According to Betiang, who is the Head of the Department of Theatre and Media Studies: “The African tradition never really bothered about nudity. We lived it and attached no morality or made capital of it. Our weather encourages it. The West copied it in the name of freedom of expression even in their frigid weather. They commoditise it and promote it through their dominant capitalist media system. Our media technologies and content providers naturally ape the West.” 
He continued: “Our artists and content creators play in this global space and sometimes must adapt. But this is a personal choice of the artist. Remember, the carnival is becoming a global brand for capital and nation branding. Carnivals like the Carnival Calabar and others essentially celebrate and promote the beauty of the human body in its nakedness and beauty. The media drive and promote our culture and artists use this for their gratification. So, if Nigerian artists have begun to trade nudism and sex, it’s the postmodern times of personal choices, fundamentalism and revolt against oppressive systems and modes of thinking.
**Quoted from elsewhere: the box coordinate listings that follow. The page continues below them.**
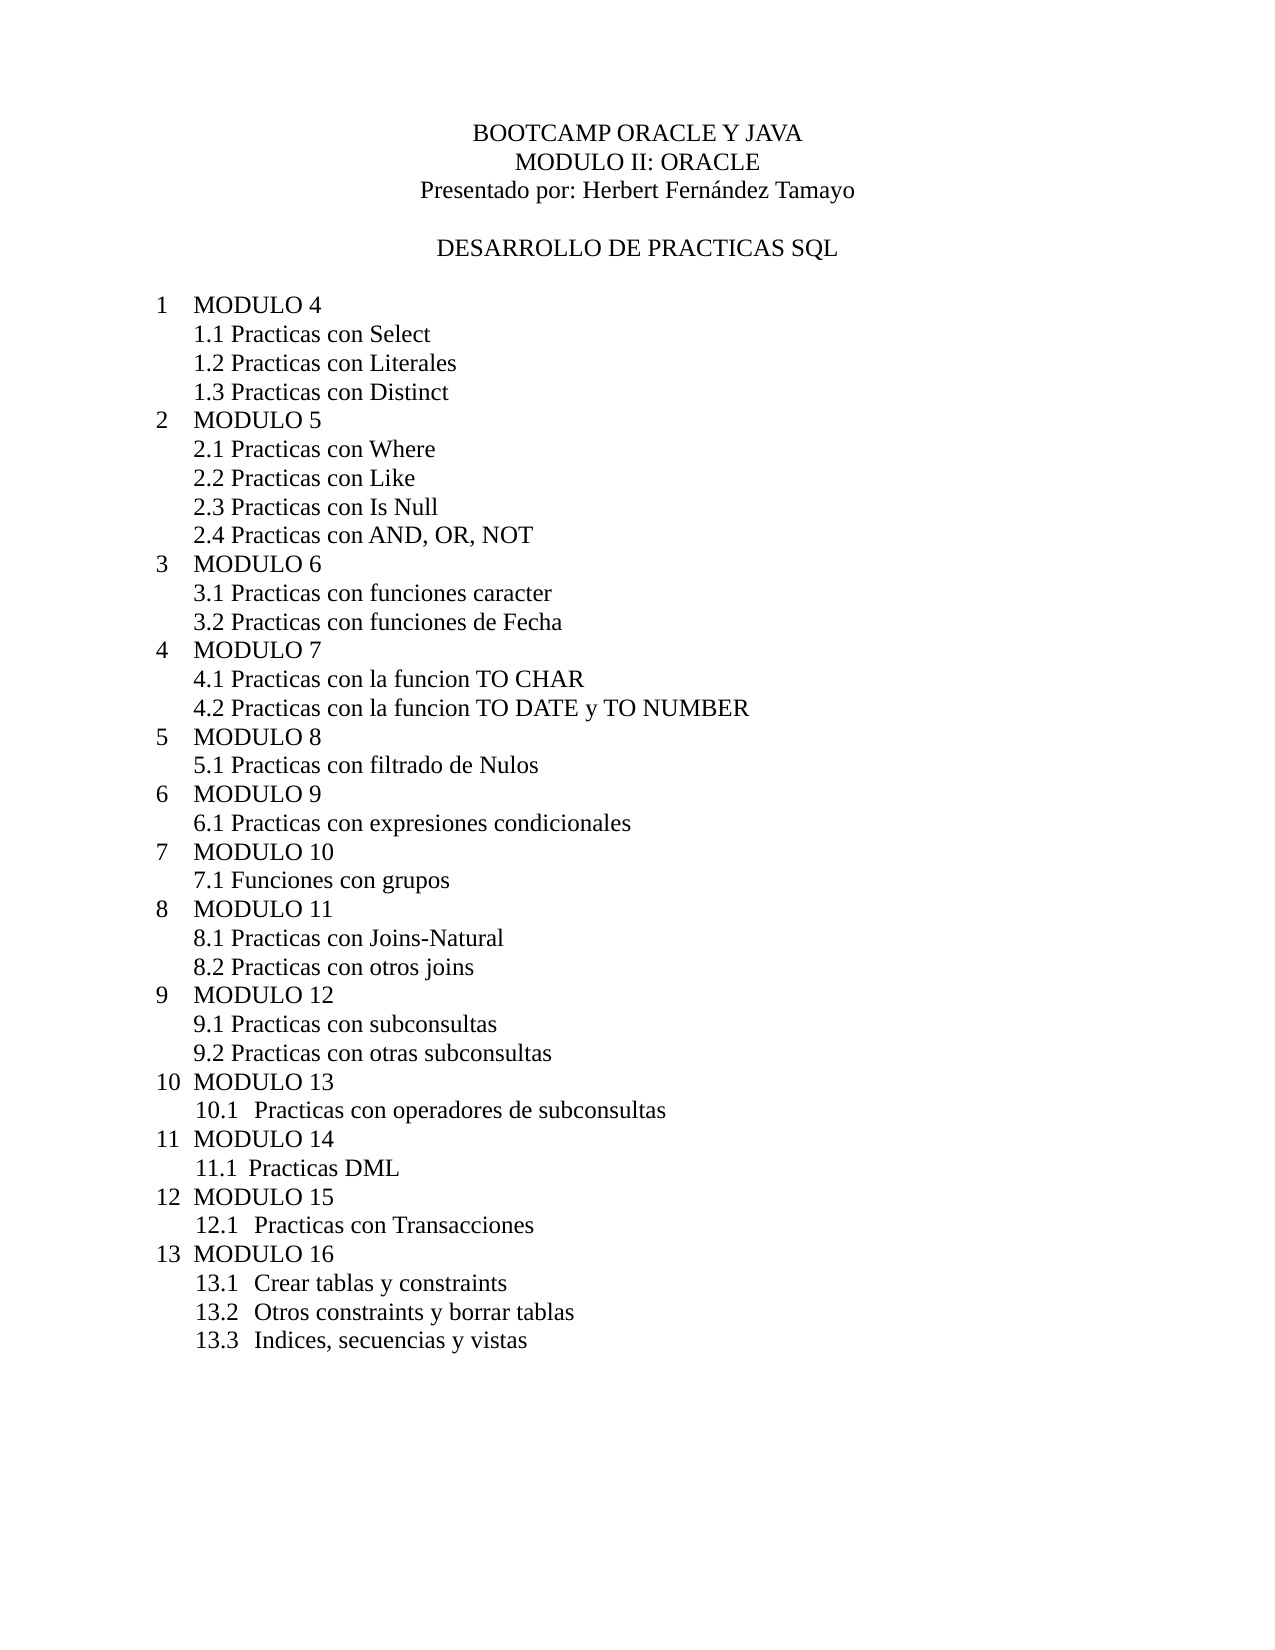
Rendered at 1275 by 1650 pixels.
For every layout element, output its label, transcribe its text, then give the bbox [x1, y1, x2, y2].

list Funciones con grupos [193, 866, 1157, 894]
list Crear tablas y constraints [195, 1268, 1157, 1297]
list Practicas con Transacciones [195, 1211, 1157, 1239]
list MODULO 8 [156, 722, 1157, 751]
list Practicas con la funcion TO CHAR [193, 664, 1157, 693]
list Practicas con expresiones condicionales [193, 808, 1157, 837]
list Practicas con la funcion TO DATE y TO NUMBER [193, 693, 1157, 722]
list MODULO 13 [156, 1067, 1157, 1096]
list MODULO 4 [156, 291, 1157, 319]
list Practicas con Literales [193, 348, 1157, 377]
list MODULO 7 [156, 636, 1157, 664]
list Practicas con funciones caracter [193, 578, 1157, 607]
list Practicas con otros joins [193, 952, 1157, 981]
list MODULO 5 [156, 406, 1157, 434]
list Practicas con Select [193, 319, 1157, 348]
list Practicas con Like [193, 463, 1157, 492]
text MODULO II: ORACLE [118, 147, 1157, 176]
text Presentado por: Herbert Fernández Tamayo [118, 176, 1157, 204]
list MODULO 10 [156, 837, 1157, 866]
list MODULO 11 [156, 894, 1157, 923]
list Practicas con AND, OR, NOT [193, 521, 1157, 549]
list Practicas con Distinct [193, 377, 1157, 406]
list Practicas con funciones de Fecha [193, 607, 1157, 636]
list Practicas con otras subconsultas [193, 1038, 1157, 1067]
list Practicas con operadores de subconsultas [195, 1096, 1157, 1124]
list Practicas con filtrado de Nulos [193, 751, 1157, 779]
list MODULO 9 [156, 779, 1157, 808]
list Practicas con Where [193, 434, 1157, 463]
text DESARROLLO DE PRACTICAS SQL [118, 233, 1157, 262]
list Practicas con Is Null [193, 492, 1157, 521]
list MODULO 6 [156, 549, 1157, 578]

I may not personally do what they do, but I try to understand the text.”

Steering Youths Away From Undue Peer Pressure
WITH celebrities and lovers daily plunging neck-deep into the salacious habit of bandying sexually explicit images, there is the tendency that some of their undiscerning, youthful followers could yield to the temptation of following suit.    
On how young people can circumvent the pressure of towing this line, especially as the development, which is scantly discussed by parents steadily gains ground, Babalola-Abiri said: “It is important to identify that there are multiple factors that come into play when trying to understand the motives for sending nude images. Some of the factors include individual desires, low-self esteem, a gratification of sexual desire by the act of sharing nudes in previous sexual encounters, use of the act as a tool for increasing libido, religious beliefs, cultural beliefs, pressure from partner and peers etc. But an effective method of dealing with this problem is by identifying the factors that may precipitate the act.
“In cases of peer pressure, young persons must be able and willing to identify what they want, and then learn to be assertive in sticking to what they want. Families and society play major roles in educating young people on the dangers of doing such (using a two-sided message approach, showing the pros and cons). Parents need to help their kids develop a sound perception of their self-worth. Young people should also invest in personal growth and assertiveness as a way of tackling the trigger resulting from low-self esteem and peer pressure.